The city said there has been public engagement on the extension since development began in 2008, with feedback helping shape the preliminary design. According to a city update on the extension, the last chance for residents to provide feedback was in January 2023, but the scope changes weren’t brought up.
Three scope changes are proposed to cut costs.
The initial plan was to have the existing Heritage Valley Park and Ride nearly doubled in size to 1,900 parking spots, but city staff said deferring that expansion could be an option for cutting costs.
Rice said cutting parking spots at the park and ride would mean less people would be able to ride the LRT from Heritage Valley.
“This will reduce the capacity for Edmontonians to use our LRT within that fastest-growing, high-density area,” she said.
The station at Heritage Valley and the crossing at Ellerslie Road are both designed to be elevated, but to cut costs, the city said the station and crossing could be built at grade instead.
But moving the crossing to street level has the potential to cause traffic issues, Rice said.
“Everyone knows Ellerslie Road is a major, busy traffic route and the most frequently used in the southwest area,” said Rice.
As part of the project, the city was planning on ordering 24 new LRT cars, a number that accounted for service levels and spares.
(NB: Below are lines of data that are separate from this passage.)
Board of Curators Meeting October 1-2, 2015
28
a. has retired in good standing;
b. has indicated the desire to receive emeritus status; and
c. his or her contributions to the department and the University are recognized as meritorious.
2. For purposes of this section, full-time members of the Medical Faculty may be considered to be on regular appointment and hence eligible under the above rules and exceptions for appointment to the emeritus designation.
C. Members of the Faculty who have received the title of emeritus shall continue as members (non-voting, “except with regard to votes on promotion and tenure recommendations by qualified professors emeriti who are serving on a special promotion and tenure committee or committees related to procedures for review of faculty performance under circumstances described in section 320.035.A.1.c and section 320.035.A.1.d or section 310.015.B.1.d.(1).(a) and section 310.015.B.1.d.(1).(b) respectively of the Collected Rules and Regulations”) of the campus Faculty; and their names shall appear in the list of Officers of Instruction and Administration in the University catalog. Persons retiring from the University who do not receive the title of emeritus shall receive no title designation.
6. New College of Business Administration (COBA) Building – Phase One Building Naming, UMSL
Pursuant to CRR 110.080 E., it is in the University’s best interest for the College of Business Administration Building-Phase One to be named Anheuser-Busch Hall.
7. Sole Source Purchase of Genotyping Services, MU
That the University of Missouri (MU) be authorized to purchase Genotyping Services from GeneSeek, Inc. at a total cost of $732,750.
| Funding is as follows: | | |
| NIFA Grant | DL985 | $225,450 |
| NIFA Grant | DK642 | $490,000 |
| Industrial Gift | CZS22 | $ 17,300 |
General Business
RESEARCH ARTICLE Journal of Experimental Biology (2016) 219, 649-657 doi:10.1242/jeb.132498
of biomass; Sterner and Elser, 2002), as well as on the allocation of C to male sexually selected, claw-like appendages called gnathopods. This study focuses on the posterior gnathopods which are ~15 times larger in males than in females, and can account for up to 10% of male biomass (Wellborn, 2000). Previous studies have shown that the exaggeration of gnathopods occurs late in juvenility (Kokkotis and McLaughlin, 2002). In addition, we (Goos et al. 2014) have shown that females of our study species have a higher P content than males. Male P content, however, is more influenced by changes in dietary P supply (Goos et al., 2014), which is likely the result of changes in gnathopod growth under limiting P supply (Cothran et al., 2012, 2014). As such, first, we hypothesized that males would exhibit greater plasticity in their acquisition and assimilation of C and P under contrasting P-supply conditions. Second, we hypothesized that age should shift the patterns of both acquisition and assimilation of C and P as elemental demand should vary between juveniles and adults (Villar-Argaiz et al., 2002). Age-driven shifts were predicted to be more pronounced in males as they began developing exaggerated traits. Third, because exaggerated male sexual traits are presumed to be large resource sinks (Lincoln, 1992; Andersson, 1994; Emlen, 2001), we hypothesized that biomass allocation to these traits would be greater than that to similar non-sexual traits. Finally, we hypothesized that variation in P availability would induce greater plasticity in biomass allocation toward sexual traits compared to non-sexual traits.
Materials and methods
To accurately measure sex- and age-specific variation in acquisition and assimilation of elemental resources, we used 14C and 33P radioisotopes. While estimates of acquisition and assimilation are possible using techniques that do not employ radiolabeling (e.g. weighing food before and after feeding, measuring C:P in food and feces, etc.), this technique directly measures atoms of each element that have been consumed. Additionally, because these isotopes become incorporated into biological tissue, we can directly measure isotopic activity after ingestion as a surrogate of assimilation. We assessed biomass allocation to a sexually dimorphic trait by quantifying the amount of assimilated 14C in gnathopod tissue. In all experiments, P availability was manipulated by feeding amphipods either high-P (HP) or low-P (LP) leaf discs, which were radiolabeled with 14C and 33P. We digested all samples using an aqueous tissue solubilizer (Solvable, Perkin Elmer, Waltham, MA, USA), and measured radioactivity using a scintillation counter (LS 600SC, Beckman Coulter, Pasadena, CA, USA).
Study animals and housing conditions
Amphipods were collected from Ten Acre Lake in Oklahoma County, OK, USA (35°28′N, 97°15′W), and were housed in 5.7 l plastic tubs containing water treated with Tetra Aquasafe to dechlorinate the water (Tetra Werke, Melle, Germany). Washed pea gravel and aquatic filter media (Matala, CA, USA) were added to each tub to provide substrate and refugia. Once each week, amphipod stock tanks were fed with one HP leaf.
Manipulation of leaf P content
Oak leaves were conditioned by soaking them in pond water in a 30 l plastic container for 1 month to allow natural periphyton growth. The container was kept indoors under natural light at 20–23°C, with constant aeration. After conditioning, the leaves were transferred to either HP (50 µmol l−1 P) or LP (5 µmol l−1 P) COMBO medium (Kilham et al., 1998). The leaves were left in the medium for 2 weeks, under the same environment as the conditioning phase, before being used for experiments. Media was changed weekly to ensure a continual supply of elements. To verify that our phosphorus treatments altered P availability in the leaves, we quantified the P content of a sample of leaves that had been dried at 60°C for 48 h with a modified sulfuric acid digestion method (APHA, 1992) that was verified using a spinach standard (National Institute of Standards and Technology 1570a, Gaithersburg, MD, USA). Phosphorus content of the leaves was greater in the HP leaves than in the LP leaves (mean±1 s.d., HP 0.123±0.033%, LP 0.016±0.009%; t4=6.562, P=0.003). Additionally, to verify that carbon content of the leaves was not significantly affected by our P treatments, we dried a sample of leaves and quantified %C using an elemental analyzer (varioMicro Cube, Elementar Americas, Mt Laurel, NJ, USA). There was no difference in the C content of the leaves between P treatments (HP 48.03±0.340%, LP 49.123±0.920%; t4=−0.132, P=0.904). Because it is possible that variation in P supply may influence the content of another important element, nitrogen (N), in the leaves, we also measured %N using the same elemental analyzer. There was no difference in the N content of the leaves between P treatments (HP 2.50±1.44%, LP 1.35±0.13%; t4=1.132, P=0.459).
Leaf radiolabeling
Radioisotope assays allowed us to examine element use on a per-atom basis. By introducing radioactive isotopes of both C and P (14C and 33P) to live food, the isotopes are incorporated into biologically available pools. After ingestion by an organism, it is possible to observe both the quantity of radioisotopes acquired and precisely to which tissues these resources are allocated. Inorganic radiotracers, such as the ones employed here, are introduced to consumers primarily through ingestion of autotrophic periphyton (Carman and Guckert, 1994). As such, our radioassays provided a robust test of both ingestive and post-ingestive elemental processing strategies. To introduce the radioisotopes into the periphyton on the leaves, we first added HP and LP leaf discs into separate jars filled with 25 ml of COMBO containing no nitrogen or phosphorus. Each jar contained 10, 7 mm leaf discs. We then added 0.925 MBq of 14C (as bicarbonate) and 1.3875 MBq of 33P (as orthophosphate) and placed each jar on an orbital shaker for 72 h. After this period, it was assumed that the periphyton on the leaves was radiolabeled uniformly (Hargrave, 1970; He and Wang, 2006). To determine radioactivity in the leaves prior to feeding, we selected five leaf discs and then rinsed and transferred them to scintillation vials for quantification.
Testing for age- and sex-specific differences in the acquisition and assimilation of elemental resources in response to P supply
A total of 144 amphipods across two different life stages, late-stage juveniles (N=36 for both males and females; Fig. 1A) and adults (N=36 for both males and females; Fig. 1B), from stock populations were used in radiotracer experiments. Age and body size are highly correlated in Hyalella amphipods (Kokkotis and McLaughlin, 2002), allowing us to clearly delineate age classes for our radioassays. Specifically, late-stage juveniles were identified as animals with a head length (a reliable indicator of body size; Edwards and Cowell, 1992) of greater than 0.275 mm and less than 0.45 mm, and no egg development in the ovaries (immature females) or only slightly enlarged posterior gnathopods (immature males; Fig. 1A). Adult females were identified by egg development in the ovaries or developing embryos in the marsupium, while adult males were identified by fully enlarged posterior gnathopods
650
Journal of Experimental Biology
The city said it could reduce that number to the minimum service requirement and spares.
The city is also looking at changes to the planned operations and maintenance facility that will come along with the extension. Instead of storage for 50 cars and a maintenance area, the reduced scope facility would include storage for 40 cars and no maintenance area.
City council will take a look at these cuts at an executive committee meeting Friday, but no decision will be made. Rice said she has requested the discussion be pushed ahead so residents have a chance to look at the changes.
Construction on the extension is expected to begin late this year and take up to five years, according to the city.